▶ [PROVIDED PASSAGE]:
+++++
Starter Motor Having A Permanently Engaged Gear

Abstract

Methods and apparatus for engaging gears in motors are provided herein. In some embodiments, an apparatus for engaging gears in a motor includes an actuator; and an engagement assembly having at least one pawl axially movably configured to selectively couple the engagement assembly with a gear via operation of the actuator. The actuator may be a solenoid, and may further be a single-coil solenoid. The apparatus may further include a shaft having the actuator and engagement assembly disposed thereon; and a gear disposed on the shaft adjacent the engagement assembly.

Description

BRIEF DESCRIPTION OF THE DRAWINGS

So that the manner in which the above recited features of the present invention can be understood in detail, a more particular description of the invention, briefly summarized above, may be had by reference to embodiments, some of which are illustrated in the appended drawings. It is to be noted, however, that the appended drawings illustrate only typical embodiments of this invention and are therefore not to be considered limiting of its scope, for the invention may admit to other equally effective embodiments.

FIG. 1 is a sectional view of a conventional starter motor.
+++++
▶ [DATA BLOCK]:
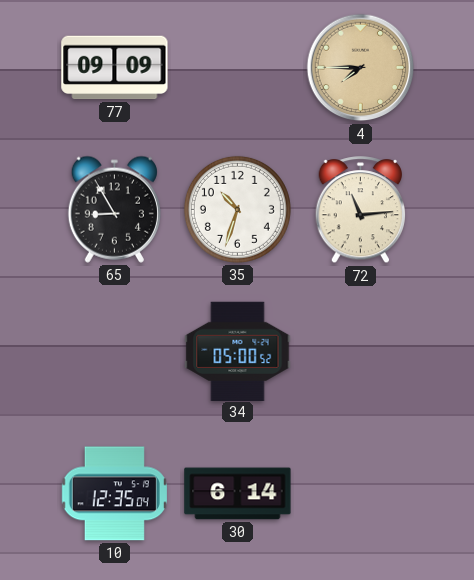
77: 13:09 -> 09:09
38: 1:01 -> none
+++++
▶ [TASKS TO PERFORM]:
1. Could you write out the starter motor passage, starting at "BRIEF DESCRIPTION OF" and ending at "conventional starter motor."?
2. What comes next in the starter motor passage? Continue it from its last sentence.

▶ [THE RESPONSES]:
1.
BRIEF DESCRIPTION OF THE DRAWINGS

So that the manner in which the above recited features of the present invention can be understood in detail, a more particular description of the invention, briefly summarized above, may be had by reference to embodiments, some of which are illustrated in the appended drawings. It is to be noted, however, that the appended drawings illustrate only typical embodiments of this invention and are therefore not to be considered limiting of its scope, for the invention may admit to other equally effective embodiments.

FIG. 1 is a sectional view of a conventional starter motor.

2.
FIG. 2 is a partial side view of one embodiment of a starter motor having a permanently engaged gear.

The images in the drawings are not necessarily drawn to scale and may be simplified to enhance clarity.

DETAILED DESCRIPTION

The present invention is a method and apparatus for engaging a gear in a motor. Specifically, the present invention provides a method and apparatus for axially controlling the position of an engagement assembly with respect to a gear desired to be selectively driven.

In one non-limiting application, the method and apparatus for coupling torque may be provided within a starter motor. In the embodiment depicted in FIG. 2, a starter motor 200 is shown having an actuator (solenoid 202), engagement assembly 204, and gear (or pinion) 206 arranged on a shaft 208. The solenoid 202 is configured to be held in at least two positions corresponding to the engagement assembly 204 and the gear 206 being engaged and disengaged. Operation of the solenoid 202 controls the axial position of the engagement assembly 204 with respect to the gear 208—i.e., operation of the solenoid 202 engages or disengages the engagement assembly 204 and the gear 206. Although the gear 206 is shown in FIG. 2 as a spur gear, it is contemplated that any kind of gear or drive interface may be utilized, such as friction gears, belts and pulleys, chain and sprockets, or the like.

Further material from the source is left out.